Page excerpt —
========

Thursday, February 28, 2013

The ACLU's Long Battle for Racial Justice



by ACLU-PA Executive Director Reggie Shuford

Last Sunday, I attended a 50th anniversary celebration of the landmark Supreme Court case, Abington v. Schempp, which established that students cannot be required to read the Bible in public schools. Schempp was brought by the Philadelphia Chapter of the ACLU, what would eventually become the ACLU of Pennsylvania.

The ACLU is well known for its work to protect First Amendment rights like the religious liberty principles at issue in Schempp. It’s likewise known for protecting the First Amendment’s guarantee of free speech. Last week, for example, the ACLU-PA was in court arguing on behalf of middle school students’ right to wear a bracelet supporting breast cancer awareness, which reads:  “I [Heart] Boobies. Keep A Breast.”

Back in the mid-1990s, when I announced that I had accepted a job with the national ACLU and was moving from North Carolina to New York City, a few good friends jokingly said: “Don't get up there and start defending the Ku Klux Klan!” Their reaction is not unique. People are quite familiar with the ACLU’s history of taking controversial First Amendment cases.

Perhaps less well known is that, since its founding in 1920, the ACLU has been engaged in the fight for civil rights and racial equality. In 1931, it took up the case of the Scottsboro Boys – nine African-American teenagers wrongly accused of raping two white women.  That same year, the ACLU published “Black Justice,” a comprehensive survey outlining institutionalized racism in America. In 1942, Roger Baldwin, a founder of the ACLU, established the national Committee Against Racial Discrimination.

========

Data supplied —
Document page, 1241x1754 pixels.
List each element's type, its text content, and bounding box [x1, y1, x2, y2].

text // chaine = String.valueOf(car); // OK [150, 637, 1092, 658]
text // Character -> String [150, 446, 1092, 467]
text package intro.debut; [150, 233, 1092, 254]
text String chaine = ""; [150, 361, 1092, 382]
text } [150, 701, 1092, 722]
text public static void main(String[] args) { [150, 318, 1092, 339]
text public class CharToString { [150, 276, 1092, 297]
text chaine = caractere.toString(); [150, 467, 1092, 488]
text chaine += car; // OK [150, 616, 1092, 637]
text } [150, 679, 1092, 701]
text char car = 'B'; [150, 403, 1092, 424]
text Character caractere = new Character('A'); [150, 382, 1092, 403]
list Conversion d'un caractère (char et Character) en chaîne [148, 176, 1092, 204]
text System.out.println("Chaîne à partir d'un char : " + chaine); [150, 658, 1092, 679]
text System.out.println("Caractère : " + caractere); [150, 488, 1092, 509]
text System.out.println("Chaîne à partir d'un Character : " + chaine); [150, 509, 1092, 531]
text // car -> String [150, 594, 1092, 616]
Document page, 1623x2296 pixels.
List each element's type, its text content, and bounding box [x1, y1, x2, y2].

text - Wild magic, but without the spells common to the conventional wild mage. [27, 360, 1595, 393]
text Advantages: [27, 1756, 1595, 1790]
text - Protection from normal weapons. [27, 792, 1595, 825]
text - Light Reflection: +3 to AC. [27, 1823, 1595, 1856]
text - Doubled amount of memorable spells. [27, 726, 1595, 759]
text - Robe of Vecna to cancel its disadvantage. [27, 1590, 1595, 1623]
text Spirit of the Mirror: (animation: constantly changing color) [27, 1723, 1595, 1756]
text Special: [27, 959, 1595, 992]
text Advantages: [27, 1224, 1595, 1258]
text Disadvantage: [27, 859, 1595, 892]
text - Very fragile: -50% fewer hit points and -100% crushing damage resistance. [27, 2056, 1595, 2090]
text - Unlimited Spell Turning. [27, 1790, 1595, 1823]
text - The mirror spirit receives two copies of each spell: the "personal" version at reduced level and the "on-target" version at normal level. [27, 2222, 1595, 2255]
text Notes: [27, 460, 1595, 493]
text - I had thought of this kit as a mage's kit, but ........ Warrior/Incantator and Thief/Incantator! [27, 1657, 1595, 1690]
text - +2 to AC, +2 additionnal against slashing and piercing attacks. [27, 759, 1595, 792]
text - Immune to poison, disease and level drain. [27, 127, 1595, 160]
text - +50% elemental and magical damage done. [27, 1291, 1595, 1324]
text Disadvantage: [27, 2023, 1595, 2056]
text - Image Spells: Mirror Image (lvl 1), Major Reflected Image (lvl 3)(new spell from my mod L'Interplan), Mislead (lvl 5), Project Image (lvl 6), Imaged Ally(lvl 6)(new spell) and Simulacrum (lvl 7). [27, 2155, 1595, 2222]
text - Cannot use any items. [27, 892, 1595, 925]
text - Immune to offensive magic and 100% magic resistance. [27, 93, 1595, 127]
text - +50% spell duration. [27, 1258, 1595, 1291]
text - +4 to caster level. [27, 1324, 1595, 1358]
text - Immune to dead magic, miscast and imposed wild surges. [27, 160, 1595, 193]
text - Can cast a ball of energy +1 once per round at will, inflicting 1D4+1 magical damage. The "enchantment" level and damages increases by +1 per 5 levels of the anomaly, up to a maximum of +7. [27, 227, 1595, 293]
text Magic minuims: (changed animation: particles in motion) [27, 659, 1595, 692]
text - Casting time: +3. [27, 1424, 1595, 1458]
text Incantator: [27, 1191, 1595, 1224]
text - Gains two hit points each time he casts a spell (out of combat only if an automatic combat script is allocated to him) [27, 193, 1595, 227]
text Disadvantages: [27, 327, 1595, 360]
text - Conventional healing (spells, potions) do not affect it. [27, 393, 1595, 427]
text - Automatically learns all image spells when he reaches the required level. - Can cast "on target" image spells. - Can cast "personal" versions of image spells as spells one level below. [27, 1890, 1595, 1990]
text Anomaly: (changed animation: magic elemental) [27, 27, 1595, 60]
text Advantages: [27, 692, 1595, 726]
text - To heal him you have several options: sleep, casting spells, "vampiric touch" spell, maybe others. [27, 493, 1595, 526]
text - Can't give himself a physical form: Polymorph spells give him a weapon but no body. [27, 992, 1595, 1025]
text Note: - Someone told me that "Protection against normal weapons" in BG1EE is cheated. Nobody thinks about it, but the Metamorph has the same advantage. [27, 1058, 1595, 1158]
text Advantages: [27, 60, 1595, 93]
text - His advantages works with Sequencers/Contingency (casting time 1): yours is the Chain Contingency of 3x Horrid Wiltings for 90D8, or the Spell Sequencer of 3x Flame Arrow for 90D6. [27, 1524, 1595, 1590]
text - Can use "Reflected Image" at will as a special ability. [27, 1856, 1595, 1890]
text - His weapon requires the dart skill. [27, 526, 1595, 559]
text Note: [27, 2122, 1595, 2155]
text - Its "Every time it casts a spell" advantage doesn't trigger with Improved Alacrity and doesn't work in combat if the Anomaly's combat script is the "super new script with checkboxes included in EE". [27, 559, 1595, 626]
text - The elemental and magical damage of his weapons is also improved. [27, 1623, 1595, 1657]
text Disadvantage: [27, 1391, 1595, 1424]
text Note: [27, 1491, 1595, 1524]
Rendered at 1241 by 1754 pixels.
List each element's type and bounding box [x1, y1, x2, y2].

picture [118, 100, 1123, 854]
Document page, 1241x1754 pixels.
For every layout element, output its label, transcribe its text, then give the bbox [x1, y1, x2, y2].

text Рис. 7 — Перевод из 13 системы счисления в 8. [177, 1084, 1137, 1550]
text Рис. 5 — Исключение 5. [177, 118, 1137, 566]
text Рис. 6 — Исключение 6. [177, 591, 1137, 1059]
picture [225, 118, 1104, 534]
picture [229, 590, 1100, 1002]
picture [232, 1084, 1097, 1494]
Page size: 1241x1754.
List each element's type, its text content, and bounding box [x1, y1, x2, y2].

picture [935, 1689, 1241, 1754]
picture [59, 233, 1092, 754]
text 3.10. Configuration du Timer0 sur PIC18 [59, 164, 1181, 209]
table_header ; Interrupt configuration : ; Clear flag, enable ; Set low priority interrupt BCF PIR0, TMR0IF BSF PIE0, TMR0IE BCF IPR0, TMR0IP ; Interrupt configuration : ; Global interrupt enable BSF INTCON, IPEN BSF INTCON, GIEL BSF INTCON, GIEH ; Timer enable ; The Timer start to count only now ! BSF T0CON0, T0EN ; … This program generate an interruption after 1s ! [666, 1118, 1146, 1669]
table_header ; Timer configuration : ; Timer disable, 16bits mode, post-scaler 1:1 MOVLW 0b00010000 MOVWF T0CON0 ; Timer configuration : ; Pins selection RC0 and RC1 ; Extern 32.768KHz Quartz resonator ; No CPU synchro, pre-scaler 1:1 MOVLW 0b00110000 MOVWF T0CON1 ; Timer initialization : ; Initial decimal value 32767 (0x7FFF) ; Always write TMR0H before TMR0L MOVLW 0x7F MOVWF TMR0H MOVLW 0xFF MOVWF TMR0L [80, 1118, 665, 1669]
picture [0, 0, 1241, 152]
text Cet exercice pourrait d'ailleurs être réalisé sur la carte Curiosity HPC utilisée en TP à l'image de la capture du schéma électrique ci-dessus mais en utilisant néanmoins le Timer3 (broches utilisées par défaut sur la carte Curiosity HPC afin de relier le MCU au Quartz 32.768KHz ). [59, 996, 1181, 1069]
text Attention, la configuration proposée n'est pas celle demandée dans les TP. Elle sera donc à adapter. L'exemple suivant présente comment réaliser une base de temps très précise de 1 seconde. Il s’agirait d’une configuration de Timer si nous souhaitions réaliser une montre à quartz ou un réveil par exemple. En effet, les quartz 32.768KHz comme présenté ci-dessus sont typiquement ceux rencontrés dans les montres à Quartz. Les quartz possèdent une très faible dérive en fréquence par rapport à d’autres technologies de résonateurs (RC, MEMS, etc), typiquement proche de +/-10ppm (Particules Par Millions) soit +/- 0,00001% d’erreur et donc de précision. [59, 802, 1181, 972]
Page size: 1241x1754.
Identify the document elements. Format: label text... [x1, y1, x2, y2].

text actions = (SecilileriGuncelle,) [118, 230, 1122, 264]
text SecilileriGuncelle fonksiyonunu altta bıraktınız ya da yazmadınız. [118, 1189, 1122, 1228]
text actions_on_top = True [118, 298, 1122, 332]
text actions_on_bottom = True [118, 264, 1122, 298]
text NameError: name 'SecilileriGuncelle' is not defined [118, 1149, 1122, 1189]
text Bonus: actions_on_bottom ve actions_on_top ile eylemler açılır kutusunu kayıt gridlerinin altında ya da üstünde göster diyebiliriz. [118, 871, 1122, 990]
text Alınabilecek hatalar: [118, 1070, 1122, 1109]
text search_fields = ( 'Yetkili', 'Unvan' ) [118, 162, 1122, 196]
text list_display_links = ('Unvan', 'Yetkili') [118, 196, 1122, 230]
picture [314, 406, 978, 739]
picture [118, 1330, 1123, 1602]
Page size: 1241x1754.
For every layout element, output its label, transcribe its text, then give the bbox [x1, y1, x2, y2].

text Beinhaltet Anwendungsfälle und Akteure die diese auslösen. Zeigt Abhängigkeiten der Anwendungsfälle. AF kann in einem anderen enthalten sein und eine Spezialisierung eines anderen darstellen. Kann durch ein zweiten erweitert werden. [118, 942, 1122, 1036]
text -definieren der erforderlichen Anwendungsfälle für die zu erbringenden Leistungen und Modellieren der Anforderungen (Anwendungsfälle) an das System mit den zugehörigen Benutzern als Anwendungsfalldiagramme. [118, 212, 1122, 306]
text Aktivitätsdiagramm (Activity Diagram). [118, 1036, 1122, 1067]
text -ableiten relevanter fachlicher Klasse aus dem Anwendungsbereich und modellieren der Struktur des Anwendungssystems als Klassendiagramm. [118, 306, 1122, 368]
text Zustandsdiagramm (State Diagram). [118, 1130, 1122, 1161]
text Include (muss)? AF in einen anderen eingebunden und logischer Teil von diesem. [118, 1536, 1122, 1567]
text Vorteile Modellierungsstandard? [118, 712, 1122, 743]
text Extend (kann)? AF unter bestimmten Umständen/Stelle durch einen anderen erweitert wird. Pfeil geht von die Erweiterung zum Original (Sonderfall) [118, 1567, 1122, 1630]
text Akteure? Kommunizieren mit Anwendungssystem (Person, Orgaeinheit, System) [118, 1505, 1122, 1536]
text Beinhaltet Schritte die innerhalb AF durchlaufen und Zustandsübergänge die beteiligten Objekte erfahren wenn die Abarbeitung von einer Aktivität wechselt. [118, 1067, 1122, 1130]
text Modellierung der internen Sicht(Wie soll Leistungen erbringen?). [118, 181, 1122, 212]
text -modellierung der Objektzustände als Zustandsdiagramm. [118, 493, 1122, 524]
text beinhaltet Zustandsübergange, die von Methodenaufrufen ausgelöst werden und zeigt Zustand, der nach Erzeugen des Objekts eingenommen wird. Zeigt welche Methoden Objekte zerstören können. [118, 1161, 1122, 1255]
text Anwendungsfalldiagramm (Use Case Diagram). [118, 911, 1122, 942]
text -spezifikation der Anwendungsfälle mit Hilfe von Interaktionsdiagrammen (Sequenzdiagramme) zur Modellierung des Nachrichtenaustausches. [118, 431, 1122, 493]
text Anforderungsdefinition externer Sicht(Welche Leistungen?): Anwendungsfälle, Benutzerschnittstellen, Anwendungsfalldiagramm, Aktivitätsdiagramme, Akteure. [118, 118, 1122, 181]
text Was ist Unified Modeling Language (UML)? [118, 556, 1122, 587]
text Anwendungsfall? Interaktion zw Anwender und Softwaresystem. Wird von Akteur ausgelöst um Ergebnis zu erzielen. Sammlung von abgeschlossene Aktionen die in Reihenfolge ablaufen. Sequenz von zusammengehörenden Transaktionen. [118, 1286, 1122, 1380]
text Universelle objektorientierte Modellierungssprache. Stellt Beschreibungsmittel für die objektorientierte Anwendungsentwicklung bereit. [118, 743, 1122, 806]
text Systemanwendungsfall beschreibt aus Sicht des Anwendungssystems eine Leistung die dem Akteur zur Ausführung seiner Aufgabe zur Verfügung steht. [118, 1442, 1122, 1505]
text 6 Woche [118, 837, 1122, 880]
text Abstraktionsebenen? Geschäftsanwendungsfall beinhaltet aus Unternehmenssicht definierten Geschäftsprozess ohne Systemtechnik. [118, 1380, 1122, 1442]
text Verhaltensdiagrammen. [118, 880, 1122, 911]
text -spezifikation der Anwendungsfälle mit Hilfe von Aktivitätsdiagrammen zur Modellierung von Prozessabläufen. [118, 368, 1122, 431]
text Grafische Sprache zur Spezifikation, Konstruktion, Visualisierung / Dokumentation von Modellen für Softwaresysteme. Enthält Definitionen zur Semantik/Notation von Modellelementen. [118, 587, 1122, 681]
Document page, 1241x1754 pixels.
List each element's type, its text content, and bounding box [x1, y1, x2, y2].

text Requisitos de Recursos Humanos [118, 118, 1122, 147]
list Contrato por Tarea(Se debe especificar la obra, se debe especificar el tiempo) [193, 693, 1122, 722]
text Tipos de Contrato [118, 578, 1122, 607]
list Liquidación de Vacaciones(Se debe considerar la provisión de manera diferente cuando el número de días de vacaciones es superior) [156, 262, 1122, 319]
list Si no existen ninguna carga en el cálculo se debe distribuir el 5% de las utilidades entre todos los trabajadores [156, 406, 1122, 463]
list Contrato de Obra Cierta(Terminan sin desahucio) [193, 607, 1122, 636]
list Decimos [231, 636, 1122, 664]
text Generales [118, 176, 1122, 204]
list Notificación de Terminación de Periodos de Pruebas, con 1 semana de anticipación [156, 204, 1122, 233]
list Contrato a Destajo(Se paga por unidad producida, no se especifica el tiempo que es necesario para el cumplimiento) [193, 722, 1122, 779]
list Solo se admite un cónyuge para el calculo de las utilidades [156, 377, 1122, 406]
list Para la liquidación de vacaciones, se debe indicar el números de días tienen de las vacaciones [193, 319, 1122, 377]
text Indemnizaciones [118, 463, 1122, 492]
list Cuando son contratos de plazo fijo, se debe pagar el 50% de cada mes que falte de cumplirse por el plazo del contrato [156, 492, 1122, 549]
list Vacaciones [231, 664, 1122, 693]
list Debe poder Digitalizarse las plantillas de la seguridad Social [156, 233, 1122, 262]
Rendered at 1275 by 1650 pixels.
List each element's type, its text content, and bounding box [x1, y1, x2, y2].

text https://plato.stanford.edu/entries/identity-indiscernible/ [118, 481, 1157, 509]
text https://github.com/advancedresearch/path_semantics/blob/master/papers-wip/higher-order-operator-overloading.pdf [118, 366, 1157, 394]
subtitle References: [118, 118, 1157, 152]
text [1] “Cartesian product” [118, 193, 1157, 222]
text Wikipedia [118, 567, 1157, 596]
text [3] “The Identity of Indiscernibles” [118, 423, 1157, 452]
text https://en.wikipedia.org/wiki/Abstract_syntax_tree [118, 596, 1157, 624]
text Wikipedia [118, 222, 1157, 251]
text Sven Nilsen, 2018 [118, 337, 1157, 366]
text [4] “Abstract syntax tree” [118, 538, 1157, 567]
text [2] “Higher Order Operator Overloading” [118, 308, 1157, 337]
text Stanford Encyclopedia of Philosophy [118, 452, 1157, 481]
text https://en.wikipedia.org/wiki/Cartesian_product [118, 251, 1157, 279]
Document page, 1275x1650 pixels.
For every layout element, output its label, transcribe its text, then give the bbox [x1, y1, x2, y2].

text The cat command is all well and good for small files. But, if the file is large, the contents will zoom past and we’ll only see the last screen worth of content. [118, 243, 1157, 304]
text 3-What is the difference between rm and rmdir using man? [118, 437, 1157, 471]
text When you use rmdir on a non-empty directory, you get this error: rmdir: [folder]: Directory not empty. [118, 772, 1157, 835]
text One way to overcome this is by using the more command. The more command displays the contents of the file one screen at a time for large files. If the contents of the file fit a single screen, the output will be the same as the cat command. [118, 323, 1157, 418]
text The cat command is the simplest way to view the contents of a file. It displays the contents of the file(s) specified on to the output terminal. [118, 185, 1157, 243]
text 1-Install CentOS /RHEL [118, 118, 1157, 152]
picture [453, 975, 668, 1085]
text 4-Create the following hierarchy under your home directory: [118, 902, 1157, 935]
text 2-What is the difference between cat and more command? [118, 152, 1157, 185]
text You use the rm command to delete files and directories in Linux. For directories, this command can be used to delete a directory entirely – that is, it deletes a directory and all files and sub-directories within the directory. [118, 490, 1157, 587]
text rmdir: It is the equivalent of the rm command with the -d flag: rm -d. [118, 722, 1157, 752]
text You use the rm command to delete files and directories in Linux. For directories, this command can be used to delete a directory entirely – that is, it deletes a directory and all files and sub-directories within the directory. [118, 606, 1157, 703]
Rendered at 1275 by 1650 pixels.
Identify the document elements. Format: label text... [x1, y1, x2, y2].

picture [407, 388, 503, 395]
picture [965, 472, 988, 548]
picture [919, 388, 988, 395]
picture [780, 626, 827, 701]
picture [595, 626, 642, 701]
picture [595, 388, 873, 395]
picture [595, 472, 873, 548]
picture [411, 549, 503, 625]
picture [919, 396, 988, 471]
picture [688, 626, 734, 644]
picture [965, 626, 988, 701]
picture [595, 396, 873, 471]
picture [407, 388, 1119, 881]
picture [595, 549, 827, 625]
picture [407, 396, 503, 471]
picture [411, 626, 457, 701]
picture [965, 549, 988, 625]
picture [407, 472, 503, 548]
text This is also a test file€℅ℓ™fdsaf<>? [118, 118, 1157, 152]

========

Exercise brief — According to the ACLU post on racial justice, what did Roger Baldwin establish in 1942? Use only the text to answer; the records play no part in it.

Answer to the exercise — He established the national Committee Against Racial Discrimination.